Europäischer Realitätsverlust

Kanzlerin Merkel sieht den russischen Präsidenten Putin im Krim-Konflikt in einer anderen Welt. Das ist er wohl. Fraglich ist, wer von den beiden in der Realität lebt. Basierend auf den Ereignissen der letzten Woche ist das ganz eindeutig Putin. Er hat mit einem entschlossenen Einsatz seiner Armee Fakten geschaffen. Die Professionalität der russischen Armee beeindruckt auf allen Ebenen. Das hat gar nichts mehr mit der alten sowjetischen Militärdoktrin des Masseneinsatzes schlecht ausgebildeter Soldaten zu tun. Der 4-Tage Krieg in Georgien 2008 hätte Warnung genug sein müssen.

Europa hat der russischen Armee keinerlei Drohpotential mehr entgegenzusetzen, die Armeen des alten Europa verdienen ja kaum noch diese Bezeichnung.

Obendrein haben die USA haben vor wenigen Tagen die massivste Verkleinerung ihrer Truppenstärke seit dem II. Weltkrieg verkündet. Die USA sind schlicht pleite. Genau wie die Europäische Union.

Russland sitzt dagegen auf Rohstoffen im Wert von vielen Billionen Dollar. Von diesen Rohstoffen hängt Europa ab und Präsident Putin kann alleine darüber entscheiden, ob er Europa weiterhin mit diesen Rohstoffen versorgen will. Ein dritter -ebenfalls sehr potenter- Global Player würde Putins Gas und Öl ebenfalls gerne abnehmen: China.

Putins Russland konnte in der Vergangenheit tun und lassen, was es wollte. Stets blickte der Westen in arroganter Art und Weise auf die Russen herab.

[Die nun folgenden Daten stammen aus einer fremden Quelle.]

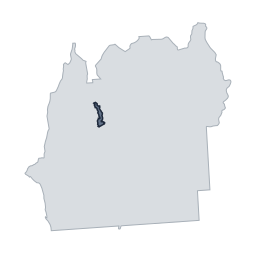 Al Gitaina, White Nile, Sudan shown in context, rotated 176°
{"feature_id": "16777658B71030870448904", "entity_name": "Al Gitaina", "entity_type": "district", "adm_level": 2, "iso_a3": "SDN", "parent_name": "Sudan", "parent_adm1": "White Nile", "projection": "natural_earth1", "projection_center": [32.426, 14.401], "detail": "fine", "context": "in_parent", "style": "filled", "palette": "slate", "viewbox_px": 256, "rotation_deg": 176, "n_neighbors": 0, "source": "geoboundaries", "source_scale": "gbopen_adm2", "svg_char_len": 5781}
<svg xmlns="http://www.w3.org/2000/svg" viewBox="0 0 256 256"><g transform="rotate(176 128 128)"><path d="M177.2,216.4L174.9,216.4L174.6,215.8L174.6,214.0L174.9,212.6L175.8,210.5L175.5,209.3L175.7,207.7L175.0,205.8L169.4,200.3L168.2,198.8L165.2,197.4L165.7,195.9L164.5,184.7L165.1,183.4L165.2,181.5L165.2,179.8L166.0,176.9L166.0,175.7L160.0,175.6L159.9,176.9L160.2,178.2L160.2,178.8L151.8,178.8L155.1,183.2L155.3,185.1L155.1,187.5L155.1,189.0L155.3,190.0L156.2,192.0L156.2,192.4L156.0,192.8L150.0,198.7L149.0,201.4L148.2,202.8L146.5,205.2L141.0,211.4L140.1,211.8L135.9,212.1L135.5,212.2L135.2,212.5L135.0,212.4L131.5,208.8L125.5,204.4L121.5,206.7L120.4,207.5L120.4,209.6L119.8,210.7L118.8,211.9L115.8,212.6L114.3,213.3L112.5,214.5L110.7,216.5L110.6,217.5L110.8,218.4L100.7,218.4L100.0,217.6L98.5,214.3L97.5,214.6L88.3,214.2L87.0,214.5L84.3,215.9L83.0,216.1L81.6,215.5L76.8,209.0L75.8,208.2L74.7,206.6L73.7,206.0L73.3,205.5L73.2,204.8L73.3,203.4L72.9,202.5L72.2,202.3L65.6,203.8L64.7,203.6L63.3,203.9L62.9,204.1L62.3,205.0L62.2,206.8L62.0,207.6L61.5,208.6L59.7,210.8L59.2,211.8L59.3,214.2L59.2,215.4L58.9,216.0L58.1,216.9L57.8,217.5L57.4,220.6L56.4,222.5L56.2,223.1L56.1,224.5L55.9,224.9L53.0,226.0L51.9,226.7L51.2,227.7L51.0,228.2L49.8,227.8L48.2,227.5L45.1,227.2L43.9,226.7L43.3,226.0L43.5,224.1L43.2,223.7L42.7,223.3L42.4,222.5L42.5,221.5L44.1,219.4L44.4,218.2L44.9,212.7L44.8,211.1L43.5,208.0L40.6,202.7L39.9,201.7L36.2,197.4L35.8,196.7L34.9,194.9L36.0,190.9L36.0,189.7L35.8,188.6L34.9,187.7L34.0,187.6L32.9,186.6L32.2,186.1L31.6,185.1L31.2,183.8L31.5,179.1L31.3,178.4L30.4,178.3L30.2,177.9L30.2,177.0L29.7,174.3L29.2,172.1L29.5,170.8L28.7,169.1L27.2,168.4L24.3,169.0L23.4,168.9L22.7,168.6L22.3,168.0L22.1,167.2L22.3,166.1L23.2,164.1L24.2,162.5L26.4,160.9L26.9,160.1L27.3,159.3L27.3,158.2L27.2,157.2L27.0,156.2L26.4,154.9L25.8,153.3L25.8,152.3L26.1,151.6L26.7,150.7L28.8,148.9L31.0,147.5L31.3,146.9L31.2,146.3L30.2,145.1L29.9,142.8L29.4,141.2L30.5,140.0L31.3,139.5L32.6,139.2L33.1,138.7L33.3,137.7L33.2,136.7L33.7,136.1L34.3,134.6L34.8,133.9L36.5,132.1L36.9,131.0L37.0,129.9L36.6,126.7L37.5,125.3L38.7,124.2L40.5,124.2L43.2,124.0L45.0,123.5L46.4,123.5L49.3,124.1L49.7,123.9L49.8,123.0L50.6,60.6L62.9,60.6L63.1,60.5L63.5,30.9L141.1,30.9L141.7,30.8L142.9,28.0L143.5,27.8L144.3,28.0L144.5,28.6L143.9,30.9L211.7,30.9L211.8,34.3L212.4,37.0L214.3,40.8L216.0,42.9L216.6,44.1L216.7,44.6L216.6,45.1L216.1,44.5L215.2,44.1L215.1,45.9L215.6,49.6L216.3,52.2L215.8,54.6L215.9,58.7L216.8,63.6L216.6,66.7L218.1,74.0L219.5,78.0L220.3,79.0L221.1,79.5L222.8,79.8L225.2,81.9L227.1,84.1L227.8,85.2L228.8,86.4L229.4,86.2L229.8,85.9L230.4,86.9L233.5,89.1L233.9,90.1L232.8,91.0L231.6,92.7L231.0,94.3L230.7,94.8L229.7,95.8L229.5,96.3L229.1,96.6L228.6,96.6L227.6,97.1L226.6,97.0L225.7,97.3L225.3,97.7L224.6,98.0L223.6,98.2L222.0,99.5L220.6,100.1L220.2,100.7L219.5,103.3L219.0,104.0L216.9,104.1L215.9,104.3L214.6,104.0L213.9,104.1L213.7,104.6L213.5,106.9L213.5,107.9L212.4,110.5L212.8,115.4L211.7,119.0L211.5,119.8L210.4,122.7L209.9,123.8L208.5,129.2L207.9,130.8L206.7,132.6L208.0,145.5L207.0,149.5L207.1,151.7L206.4,154.9L205.8,156.3L204.9,158.1L204.1,160.1L203.5,162.7L203.1,167.7L202.8,168.2L199.2,168.8L198.1,169.1L197.3,169.7L196.4,171.0L194.5,174.5L193.6,176.6L192.1,179.5L190.3,181.6L189.9,182.6L189.6,184.5L189.0,187.5L188.4,189.6L188.5,191.3L187.9,194.2L188.0,195.7L187.4,196.5L186.6,197.2L186.0,197.4L183.5,195.5L181.7,196.8L180.6,198.7L179.7,200.7L180.2,204.7L180.2,205.6L179.9,206.6L178.2,210.6L177.8,212.5L177.2,215.7L177.2,216.4Z" fill="#d9dde1" stroke="#a8b0b8" stroke-width="1"/><path d="M157.0,154.1L157.5,154.8L158.1,155.3L158.7,155.7L158.8,155.4L159.4,155.5L160.3,155.3L160.4,155.2L160.2,155.1L160.2,154.9L160.0,154.7L159.9,154.4L159.9,154.1L159.6,154.0L159.4,153.8L159.6,153.5L159.9,153.1L159.9,152.9L159.7,152.8L159.8,152.6L159.5,151.9L159.4,151.7L159.4,151.4L159.3,150.7L158.9,150.7L158.8,150.8L158.5,150.6L158.6,150.4L158.4,150.3L158.2,150.4L157.9,150.1L157.7,149.8L157.5,149.3L157.6,149.2L157.6,148.9L157.3,148.0L157.2,148.0L157.2,147.9L157.1,147.7L157.1,147.4L156.9,147.1L156.6,146.8L156.5,146.4L156.6,146.1L156.7,145.9L156.8,145.7L157.0,145.5L157.1,145.2L156.9,145.0L156.8,144.9L156.7,144.5L156.6,144.3L156.4,143.8L156.3,143.6L156.2,143.2L156.2,142.7L156.1,142.4L156.1,142.0L156.1,141.6L155.9,141.4L155.7,141.0L155.4,140.8L155.4,140.7L155.3,140.3L155.3,140.0L155.3,139.7L155.5,139.6L155.7,139.4L155.8,139.4L156.0,139.3L156.4,139.3L156.6,139.3L156.8,139.5L156.6,139.8L156.8,139.8L156.8,139.7L156.9,139.4L157.0,139.2L157.1,138.9L157.2,138.7L157.4,138.4L157.6,138.1L157.7,137.9L157.9,137.6L157.9,137.2L158.0,137.1L158.0,136.8L158.0,136.6L157.9,136.1L157.8,135.8L157.8,135.3L157.8,134.8L157.7,134.8L157.7,134.7L157.8,134.6L157.9,134.1L158.0,134.0L158.0,133.6L157.9,133.4L157.6,133.1L157.4,132.8L157.4,132.4L157.5,132.3L157.6,132.0L157.6,131.8L157.7,131.7L157.3,131.4L157.0,131.2L156.8,131.2L156.8,131.3L156.7,131.2L156.5,131.3L156.4,131.4L156.5,131.5L156.4,131.6L156.4,131.8L155.7,131.8L155.4,131.8L155.1,132.0L154.7,132.2L154.5,132.3L154.4,132.3L154.2,132.4L154.1,132.5L152.2,133.4L151.8,133.6L151.6,133.7L151.5,133.8L151.4,133.8L151.4,134.1L151.8,134.2L151.8,134.7L151.5,134.8L151.5,135.0L151.4,135.0L151.1,135.0L151.4,135.4L151.7,135.6L152.0,135.8L152.8,136.0L153.5,136.0L154.2,136.2L154.2,136.9L154.0,137.3L153.4,137.4L153.0,137.8L153.0,138.2L152.8,138.5L152.9,138.9L152.5,139.7L152.7,140.2L152.9,140.8L152.8,141.6L153.2,142.2L152.9,142.9L152.7,143.4L152.5,143.9L152.5,144.0L152.7,144.4L152.7,144.7L152.6,144.9L153.2,145.7L153.4,145.9L153.7,146.8L155.0,148.9L155.1,149.5L154.9,150.0L154.7,150.5L154.7,151.3L154.7,151.9L155.0,152.0L155.5,151.6L155.7,152.0L156.0,152.0L156.6,152.3L157.1,152.7L157.2,153.4L157.0,154.1Z" fill="#64748b" stroke="#1e293b" stroke-width="1.5"/></g></svg>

Dass Russland eine andere Haltung zu Homosexuellen hat, das war regelmäßig Thema in den Abendnachrichten und wurde als Zeichen russischer Rückständigkeit gewertet. Russlands Haltung zum Syrienkonflikt ebenso. Die Olympischen Spiele in Sotschi: Zu teuer, zu warm, die Arbeiter allesamt ausgebeutet. Und dann fehlt auch noch eine Trennwand in einer Toilette.

Zusagen wurden en masse gebrochen, ehemals sowjetische Satellitenstaaten in die NATO integriert, slawische Staaten in die EU aufgenommen, mit Serbien wurde 1999 ein slawisches Bruderland bombardiert.

Das alles hat die Russen gekränkt, die rote Linie wurde aber jetzt mit der massiven finanziellen und ideellen Unterstützung der ukrainischen Opposition überschritten.

Nun schützt Russland seine Bürger und dies ist die vornehmste Aufgabe eines Staates. Und Russland kann sich des Dankes seiner Bürger gewiss sein. Nirgendwo sind russische Truppen auf Widerstand aus der Bevölkerung gestoßen. Das Ergebnis steht fest, die Ukraine wird geteilt, die russischstämmige Bevölkerung will zu Russland.

Die Ukrainer dagegen wollen an die Fleischtöpfe Europas. An die vermeintlichen Fleischtöpfe besser gesagt, Europa hat seine Kräfte bereits jetzt völlig überdehnt.

Was Europas Duodezfürsten ebenfalls befremdlich vorkommen wird: Da wollen Menschen tatsächlich mit ihresgleichen zusammenleben und verweigern sich der Gleichheitsideologie sogenannter universaler (in Wirklichkeit westlicher) Werte. Das geht gar nicht, da müssen Sanktionen her!

Putin und die Russen haben merklich an Selbstbewusstsein gewonnen und es schlicht nicht mehr nötig, sich dem Westen anzubiedern. Bezeichnend der wütende Ruf eines russischen Patrioten (das ZDF bezeichnet ihn natürlich als Nationalisten) in eine westliche Kamera: „Wir wollen nicht in diesem schwulen Europa leben!“

Da der Westen ziemlich blank in der Manege steht, bettelt man fast um eine diplomatische Lösung. Die farblose EU-Außenbeauftragte Ashton ignoriert Putin nicht mal. Russland verhandelt eben nicht mit Europa, sondern mit den USA, Großbritannien und Deutschland. Welches „Ansehen“ diese Europäische Union auch anderswo besitzt, hat ausgerechnet die US-Diplomatin Nuland mit ihrem Fuck the EU auf den Punkt gebracht.

Russland ist zurück auf der Weltbühne, Europas Hybris ist erstmals auf handfesten Widerstand getroffen und schon bleibt nichts mehr davon übrig.

Die europäischen Funktionseliten verstehen die Welt nicht mehr, weil diese eine andere ist.

Sie sind der Realität verlustig gegangen.